The Best Year in Gaming: 2003

Last year’s stacked lineup of games for the Game Awards had us thinking: What was the best year in gaming? As part of our series on determining gaming’s best year, we’re putting together an article on each year, charting the major releases and developments of the year, and talking about both their impact and what made them great.

The Year: 2003

By 2003 we were well in the thick of the sixth console generation, and still two years away from the start of the seventh. 2003 wasn’t bad for video games by any means – there were a lot of pretty good to very good releases – but was a big deal for tabletop games, with lots of movement and exciting developments for wargames, a new edition of Dungeons & Dragons, one of Magic’s most popular sets, and the introduction of some innovative new tabletop RPGs.

○ ○ ○

_Task set_:
**a.** In the 2003 gaming article, how far away was the start of the seventh console generation in 2003?
**b.** Proceed with the 2003 gaming article, continuing its prose from the end of the last paragraph shown.

_Data under study_:
○ ○ ○

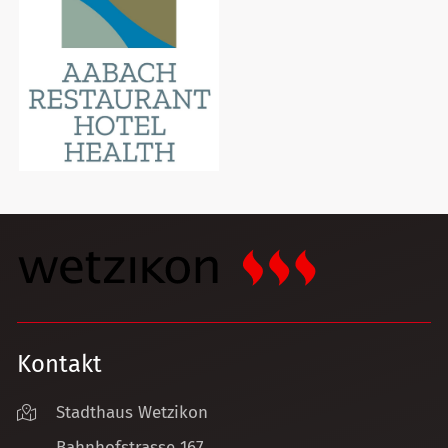
Kontakt
Stadthaus Wetzikon
Bahnhofstrasse 167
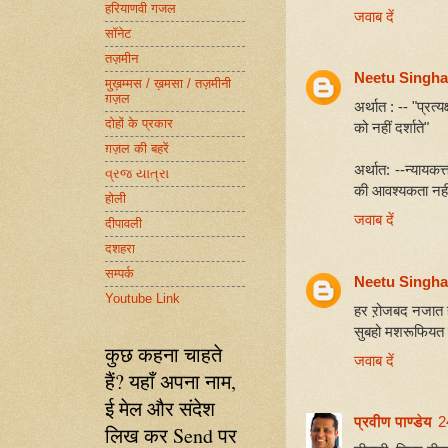
हरियाणवी गजल
जवाब दें
सॉनेट
तज़मीन
Neetu Singha
मुख़म्मस / ख़मसा / तज़मीनी
ग़ज़ल
अर्थात : -- "प्रत्य
दोहों के प्रकार
को नहीं दर्शाते"
ग़ज़ल की बहरें
अर्थात: --न्यायकर्
વ્રજ યાત્રા
की आवश्यकता नहीं
होली
जवाब दें
दीपावली
दशहरा
सम्पर्क
Neetu Singha
Youtube Link
हर ऱोजबद नजात है,
सुबहो मशरूफियत तो
कुछ कहना चाहते
जवाब दें
हैं? यहाँ अपना नाम,
ई मेल और संदेश
प्रवीण पाण्डेय
2
लिख कर Send पर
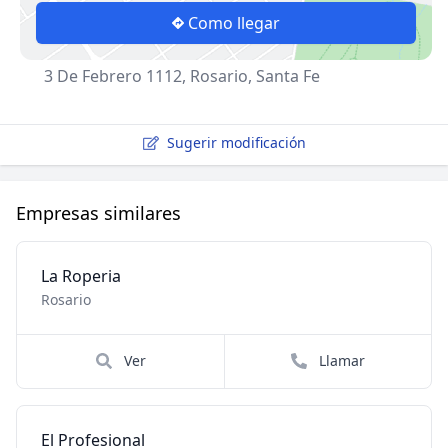
Como llegar
3 De Febrero 1112, Rosario, Santa Fe
Sugerir modificación
Empresas similares
La Roperia
Rosario
Ver
Llamar
El Profesional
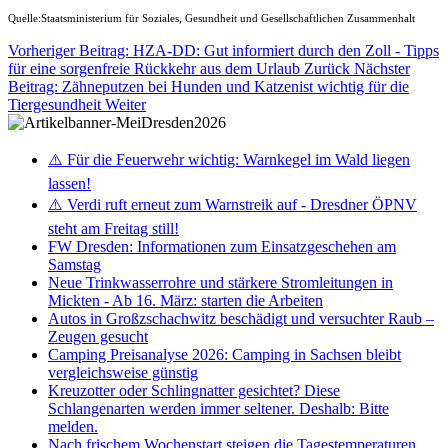
Quelle:Staatsministerium für Soziales, Gesundheit und Gesellschaftlichen Zusammenhalt
Vorheriger Beitrag: HZA-DD: Gut informiert durch den Zoll - Tipps
für eine sorgenfreie Rückkehr aus dem Urlaub
Zurück
Nächster
Beitrag: Zähneputzen bei Hunden und Katzenist wichtig für die
Tiergesundheit
Weiter
⚠️ Für die Feuerwehr wichtig: Warnkegel im Wald liegen
lassen!
⚠️ Verdi ruft erneut zum Warnstreik auf - Dresdner ÖPNV
steht am Freitag still!
FW Dresden: Informationen zum Einsatzgeschehen am
Samstag
Neue Trinkwasserrohre und stärkere Stromleitungen in
Mickten - Ab 16. März: starten die Arbeiten
Autos in Großzschachwitz beschädigt und versuchter Raub –
Zeugen gesucht
Camping Preisanalyse 2026: Camping in Sachsen bleibt
vergleichsweise günstig
Kreuzotter oder Schlingnatter gesichtet? Diese
Schlangenarten werden immer seltener. Deshalb: Bitte
melden.
Nach frischem Wochenstart steigen die Tagestemperaturen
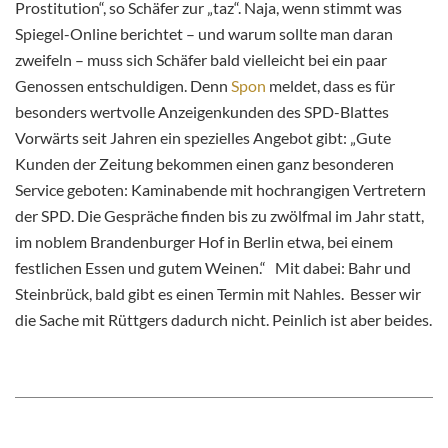
Prostitution“, so Schäfer zur „taz“. Naja, wenn stimmt was
Spiegel-Online berichtet – und warum sollte man daran
zweifeln – muss sich Schäfer bald vielleicht bei ein paar
Genossen entschuldigen. Denn
Spon
meldet, dass es für
besonders wertvolle Anzeigenkunden des SPD-Blattes
Vorwärts seit Jahren ein spezielles Angebot gibt: „Gute
Kunden der Zeitung bekommen einen ganz besonderen
Service geboten: Kaminabende mit hochrangigen Vertretern
der SPD. Die Gespräche finden bis zu zwölfmal im Jahr statt,
im noblem Brandenburger Hof in Berlin etwa, bei einem
festlichen Essen und gutem Weinen.“ Mit dabei: Bahr und
Steinbrück, bald gibt es einen Termin mit Nahles. Besser wir
die Sache mit Rüttgers dadurch nicht. Peinlich ist aber beides.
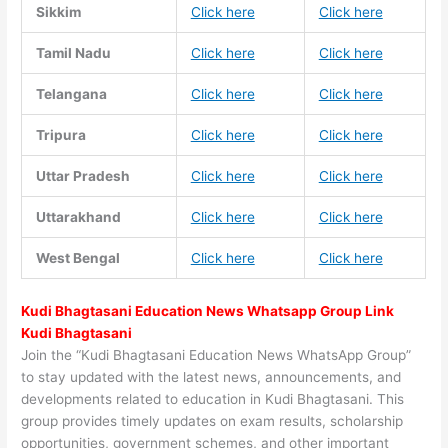
Sikkim
Click here
Click here
Tamil Nadu
Click here
Click here
Telangana
Click here
Click here
Tripura
Click here
Click here
Uttar Pradesh
Click here
Click here
Uttarakhand
Click here
Click here
West Bengal
Click here
Click here
Kudi Bhagtasani Education News Whatsapp Group Link
Kudi Bhagtasani
Join the “Kudi Bhagtasani Education News WhatsApp Group”
to stay updated with the latest news, announcements, and
developments related to education in Kudi Bhagtasani. This
group provides timely updates on exam results, scholarship
opportunities, government schemes, and other important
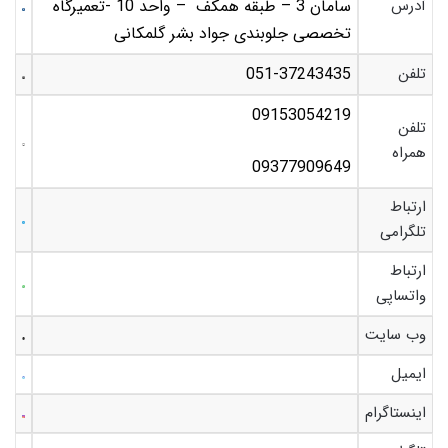
آدرس
سامان 3 – طبقه همکف – واحد 10 -تعمیرگاه
تخصصی جلوبندی جواد بشر گلمکانی
تلفن
051-37243435
09153054219
تلفن
همراه
09377909649
ارتباط
تلگرامی
ارتباط
واتساپی
وب سایت
ایمیل
اینستاگرام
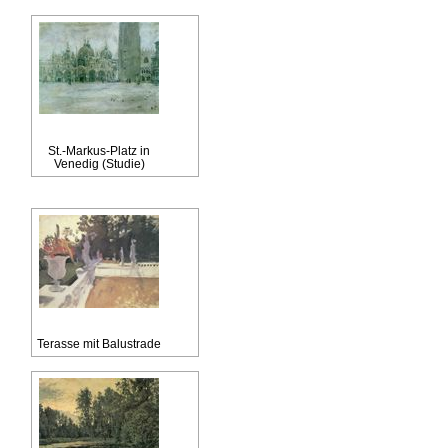
St.-Markus-Platz in
Venedig (Studie)
Terasse mit Balustrade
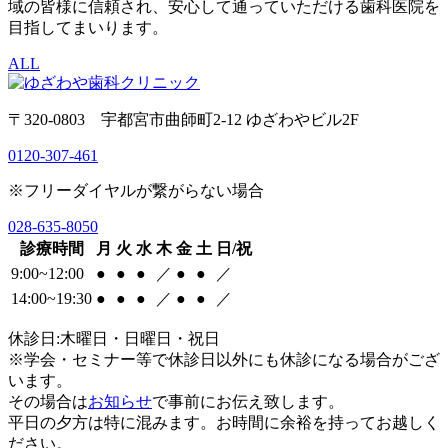
域の皆様に信頼され、安心して通っていただける歯科医院を
目指してまいります。
ALL
〒320-0803 宇都宮市曲師町2-12 ゆざわやビル2F
0120-307-461
※フリーダイヤルが繋がらない場合
028-635-8050
診療時間
月
火
水
木
金
土
日/祝
9:00~12:00
●
●
●
／
●
●
／
14:00~19:30
●
●
●
／
●
●
／
休診日:木曜日・日曜日・祝日
※学会・セミナー等で休診日以外にも休診になる場合がござ
います。
その場合は
お知らせ
で事前にお伝え致します。
平日の夕方は特に混みます。お時間に余裕を持ってお越しく
ださい。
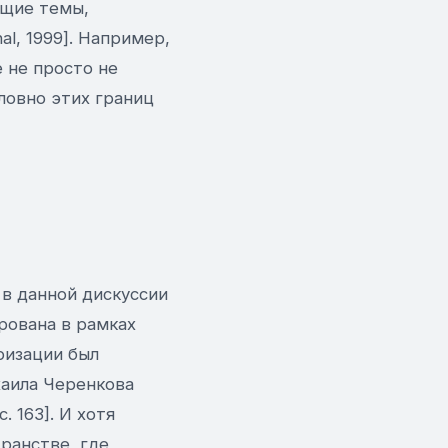
бщие темы,
l, 1999]. Например,
 не просто не
ловно этих границ
 в данной дискуссии
рована в рамках
ризации был
аила Черенкова
 163]. И хотя
ранстве, где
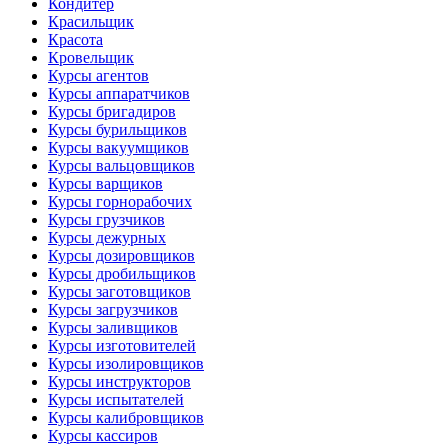
Кондитер
Красильщик
Красота
Кровельщик
Курсы агентов
Курсы аппаратчиков
Курсы бригадиров
Курсы бурильщиков
Курсы вакуумщиков
Курсы вальцовщиков
Курсы варщиков
Курсы горнорабочих
Курсы грузчиков
Курсы дежурных
Курсы дозировщиков
Курсы дробильщиков
Курсы заготовщиков
Курсы загрузчиков
Курсы заливщиков
Курсы изготовителей
Курсы изолировщиков
Курсы инструкторов
Курсы испытателей
Курсы калибровщиков
Курсы кассиров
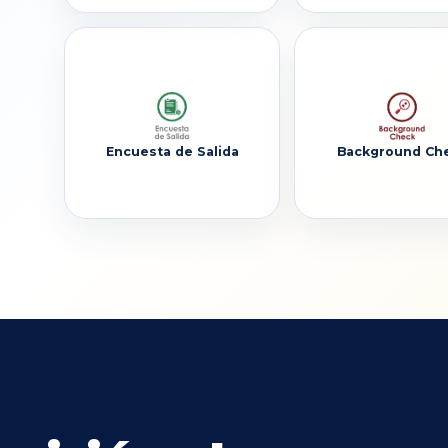
Encuesta de Salida
Background Ch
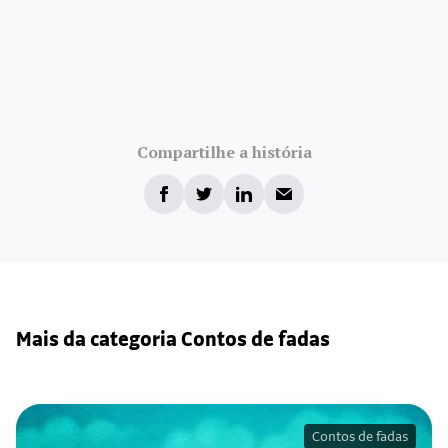
Compartilhe a história
Mais da categoria Contos de fadas
Contos de fadas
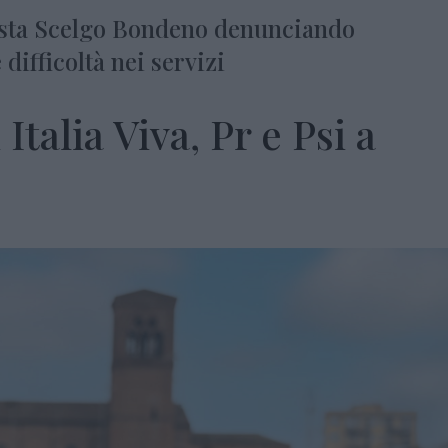
 lista Scelgo Bondeno denunciando
difficoltà nei servizi
Italia Viva, Pr e Psi a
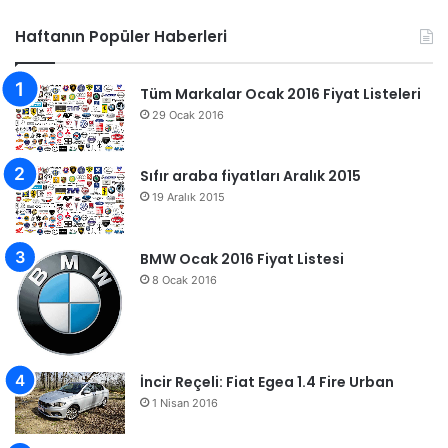
Haftanın Popüler Haberleri
Tüm Markalar Ocak 2016 Fiyat Listeleri
29 Ocak 2016
Sıfır araba fiyatları Aralık 2015
19 Aralık 2015
BMW Ocak 2016 Fiyat Listesi
8 Ocak 2016
İncir Reçeli: Fiat Egea 1.4 Fire Urban
1 Nisan 2016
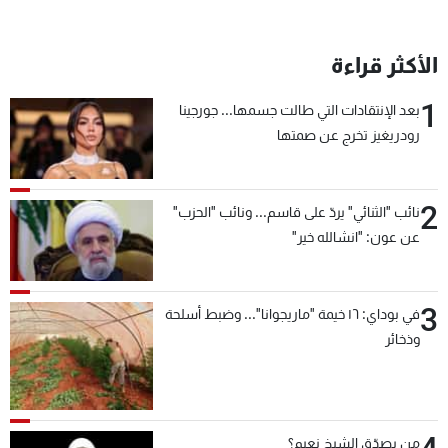
الأكثر قراءة
1
بعد الإنتقادات التي طالت جسمها... جورجينا
رودريغيز تخرج عن صمتها
2
نائب "الثنائي" يردّ على قاسم... ونائب "الحزب"
عن عون: "انشالله خير"
3
في بوداي: ١٦ خيمة "ماريجوانا"... وضبط أسلحة
وذخائر
من يصدّق الشيخ نعيم؟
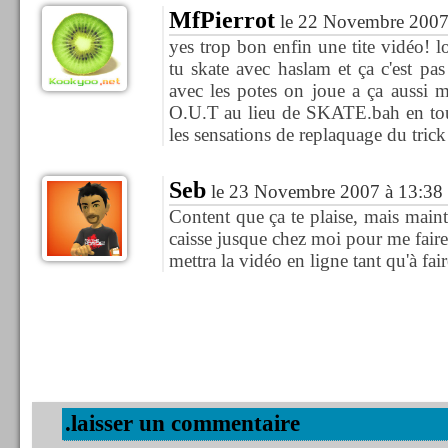
MfPierrot
le 22 Novembre 2007
yes trop bon enfin une tite vidéo! lol
tu skate avec haslam et ça c'est p
avec les potes on joue a ça aussi m
O.U.T au lieu de SKATE.bah en tout c
les sensations de replaquage du trick
Seb
le 23 Novembre 2007 à 13:38
Content que ça te plaise, mais main
caisse jusque chez moi pour me fair
mettra la vidéo en ligne tant qu'à fai
.laisser un commentaire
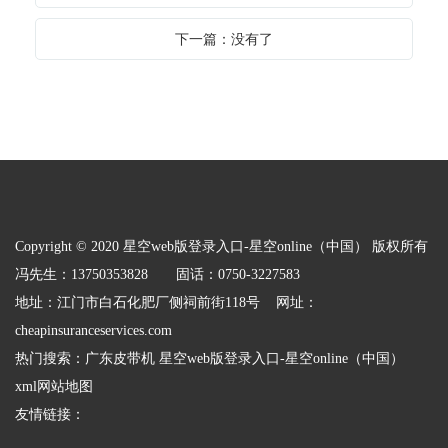
下一篇：没有了
Copyright © 2020 星空web版登录入口-星空online（中国） 版权所有
冯先生：13750353828 固话：0750-3227583
地址：江门市白石化肥厂侧祠前街118号 网址：
cheapinsuranceservices.com
热门搜索：
广东皮带机
星空web版登录入口-星空online（中国）
xml网站地图
友情链接：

○ ○ ○

_Answers to the tasks_:
**a.** Two years.

**b.**
Necromancers on zombie horses, robots who protecc children, arcane duelists, Warmachine is cool and rad (Photo credit: Musterkrux)

Privateer Press launches Warmachine

Privateer Press would launch their own tabletop wargame in 2003 with Warmachine. The game had a bit of a steampunk aesthetic with big, chunky miniatures and focused on teams made of a warcaster and a series of warjacks, automata powered by the warjacks’ magic. The game was highly tactical, rewarding aggression and clever use of combos and emphasizing competitive play. Warmachine would go on to be the closest thing Warhammer 40,000 had to a real competitor.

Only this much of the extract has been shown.